There's nothing I could do, but do the best I can, to fit it all in. Here's the wonderful plan:
Early morning Friday: run the 7 miler originally set for Saturday. That would allow me to recover the rest of Friday thru Sunday before the race. That means being able to rest for 48 hours. That's plenty of rest and its better to be well rested than be over-trained going into a race. On Sunday, after a one mile warm up and the 10K, I would have 7 miles under my belt. I would still need to do 7 miles to complete the 14 miles required for the long run. I can do either of two things: Loop back and run the 10K course one more time or run the 5K course twice more. Either way, I will be short one mile. I won't fret over the shortage because the level of difficulty will make up for it. Depending on how I feel after the 10K, that's when I'll decide which course to take. Completing a training run after you've already raced is both physically and mentally draining. I've done it twice before and each time I vowed never to do it again, yet here I am. I have no idea how this one will be like since the course is quad-burning difficult. It will definitely slow my pace down for the tacked-on-miles afterwards and simulate running on tired legs as in the marathon.

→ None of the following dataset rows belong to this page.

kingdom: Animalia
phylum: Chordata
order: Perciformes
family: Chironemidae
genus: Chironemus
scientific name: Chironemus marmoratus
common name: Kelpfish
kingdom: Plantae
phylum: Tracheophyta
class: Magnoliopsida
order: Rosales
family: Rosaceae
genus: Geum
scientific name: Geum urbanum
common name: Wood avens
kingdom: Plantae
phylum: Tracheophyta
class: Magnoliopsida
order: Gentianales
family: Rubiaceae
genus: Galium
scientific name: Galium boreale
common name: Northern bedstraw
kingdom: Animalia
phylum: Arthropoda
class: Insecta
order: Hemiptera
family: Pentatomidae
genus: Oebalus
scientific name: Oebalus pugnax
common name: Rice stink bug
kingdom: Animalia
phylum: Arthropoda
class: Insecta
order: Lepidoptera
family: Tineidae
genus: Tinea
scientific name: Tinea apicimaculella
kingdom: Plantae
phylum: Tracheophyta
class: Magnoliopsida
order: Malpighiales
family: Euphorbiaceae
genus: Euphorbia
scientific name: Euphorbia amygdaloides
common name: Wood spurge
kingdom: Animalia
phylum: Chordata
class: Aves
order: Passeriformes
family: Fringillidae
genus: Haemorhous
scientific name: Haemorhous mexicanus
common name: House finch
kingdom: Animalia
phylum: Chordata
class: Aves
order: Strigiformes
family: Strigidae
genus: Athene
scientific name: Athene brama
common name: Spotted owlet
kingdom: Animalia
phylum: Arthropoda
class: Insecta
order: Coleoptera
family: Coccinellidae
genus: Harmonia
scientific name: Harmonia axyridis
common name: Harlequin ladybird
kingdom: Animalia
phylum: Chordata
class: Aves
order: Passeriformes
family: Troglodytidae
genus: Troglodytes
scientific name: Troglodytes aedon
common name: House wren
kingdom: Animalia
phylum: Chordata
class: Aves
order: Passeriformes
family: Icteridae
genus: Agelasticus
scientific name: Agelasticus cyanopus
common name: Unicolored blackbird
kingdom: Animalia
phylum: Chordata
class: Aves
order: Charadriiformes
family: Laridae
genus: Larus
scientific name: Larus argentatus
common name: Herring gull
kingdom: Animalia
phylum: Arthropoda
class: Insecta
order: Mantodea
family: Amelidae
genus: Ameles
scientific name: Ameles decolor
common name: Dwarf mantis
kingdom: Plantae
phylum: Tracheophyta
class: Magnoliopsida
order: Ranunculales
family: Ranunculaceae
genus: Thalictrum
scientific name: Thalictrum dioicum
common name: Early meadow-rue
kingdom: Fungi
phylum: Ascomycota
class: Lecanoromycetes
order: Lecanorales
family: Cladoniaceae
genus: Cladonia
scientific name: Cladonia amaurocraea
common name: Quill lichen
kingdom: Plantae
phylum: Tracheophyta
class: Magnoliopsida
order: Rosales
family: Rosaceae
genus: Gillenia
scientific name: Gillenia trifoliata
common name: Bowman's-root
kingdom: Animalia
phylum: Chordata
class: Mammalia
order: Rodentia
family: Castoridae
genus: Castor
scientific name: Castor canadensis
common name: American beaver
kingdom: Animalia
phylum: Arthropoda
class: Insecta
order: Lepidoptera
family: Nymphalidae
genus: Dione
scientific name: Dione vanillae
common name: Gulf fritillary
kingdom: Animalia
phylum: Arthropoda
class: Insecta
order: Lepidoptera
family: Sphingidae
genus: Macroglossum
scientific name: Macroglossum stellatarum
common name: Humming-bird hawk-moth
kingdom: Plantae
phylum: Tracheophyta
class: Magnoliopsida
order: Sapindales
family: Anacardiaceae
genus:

I’m going in with no lofty pace goals. I’ll do the best I can to hold a steady pace. One thing on my side is that I’ve run part of this course as my lunch routine during my downtime, pre-marathon training. I know what to expect somewhat. The plus: the course reverses my usual route, which to me, will seem easier. What might be the stickler however, is the flat 5K start. I will have to consciously work on holding back and save some for when the course gradually winds up to the open reserve and then the trail wraps around the mountain. Gosh, it's tiring me out just writin' about it.
I hope my plan goes well. Planning disaster averted...I am no longer freaking out. 'Will let you know how Sunday goes.